Difficult. Just recall ringing SS when the DC had outgrown: cot, pram, high chair and everything else on offer and was advised said goods might not comply with H&S and only new things were acceptable. The family whose DH and father to be was an investment banker was very grateful for the second hand sub standard goods.

mrsgetonwithit · 28/01/2011 19:51

YANBU

CrapBag · 28/01/2011 19:52

YANBU, what a cheeky fucker your BIL is to expect it, especially when he doesn't need it and the other woman does.

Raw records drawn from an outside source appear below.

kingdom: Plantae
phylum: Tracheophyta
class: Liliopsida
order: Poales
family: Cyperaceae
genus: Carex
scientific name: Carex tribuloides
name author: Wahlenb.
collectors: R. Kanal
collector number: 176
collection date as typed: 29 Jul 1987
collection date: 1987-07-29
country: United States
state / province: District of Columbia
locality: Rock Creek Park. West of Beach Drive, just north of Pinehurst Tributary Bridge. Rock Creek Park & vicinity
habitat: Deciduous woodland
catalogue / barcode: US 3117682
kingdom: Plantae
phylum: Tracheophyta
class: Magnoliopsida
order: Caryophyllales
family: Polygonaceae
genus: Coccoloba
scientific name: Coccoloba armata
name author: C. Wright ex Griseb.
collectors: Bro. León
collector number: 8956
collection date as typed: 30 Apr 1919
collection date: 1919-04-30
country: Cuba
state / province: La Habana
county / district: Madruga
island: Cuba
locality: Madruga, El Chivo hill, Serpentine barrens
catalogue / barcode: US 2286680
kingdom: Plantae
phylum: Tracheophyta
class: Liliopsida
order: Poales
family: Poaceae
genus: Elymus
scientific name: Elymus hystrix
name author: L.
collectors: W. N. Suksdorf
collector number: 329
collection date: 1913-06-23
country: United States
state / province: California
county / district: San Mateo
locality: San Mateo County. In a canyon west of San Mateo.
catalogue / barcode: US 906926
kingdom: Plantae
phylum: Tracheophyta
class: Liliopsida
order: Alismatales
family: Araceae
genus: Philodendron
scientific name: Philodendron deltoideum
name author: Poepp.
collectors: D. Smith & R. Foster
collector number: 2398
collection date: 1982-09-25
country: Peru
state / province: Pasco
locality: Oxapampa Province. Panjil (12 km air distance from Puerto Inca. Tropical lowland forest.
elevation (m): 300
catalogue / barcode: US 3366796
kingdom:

Carry on with what you are doing and ignore them.

Sirzy · 28/01/2011 19:55

YANBU.

I would explain to BIL that they are being handed to a family which NEED them rather than just want the,. If he still has a problem then let him sulk!

Eglu · 28/01/2011 19:57

YANBU. You may have chosen not to give any of the clothes away at all. Or given them all to a charity shop.

Why does your DH agree with his brother?

MarioandLuigi · 28/01/2011 19:57

MerylStrop - DH pays the Mortgage and Bills, I buy the food/pay for holidays/anything the children need. It works for us :)

When I told BIL what I did with the stuff he still thought he should get 'first dibbs'(his words) at the stuff. His attitude actually makes me want to give him stuff less.

OP posts:
MarioandLuigi · 28/01/2011 19:58

DH agrees because he has this massive complex about family coming first. He is a lovely chap really but he gets a bit blinkered when it comes to family.

OP posts:
CarGirl · 28/01/2011 19:58

Tell DH you're going to be selling them from now on Grin seeing as though finances are split.

Sell them to Mum's friend for £1 per sackful Wink

KalokiMallow · 28/01/2011 19:59

Shock With that attitude I'd start taking stuff away from him! (I'm joking.. maybe..)

TheVisitor · 28/01/2011 19:59

Your last sentence. Say that to him.

onimolap · 28/01/2011 20:00

Could you compromise?

Any clothes that were knitted/donated by DH's family go on to BIL (plus a couple of other distinctive things as a sop). Everything else to the family who is currently in greater need.

It's unlikely to be worth falling out with your in laws over second hand clothes.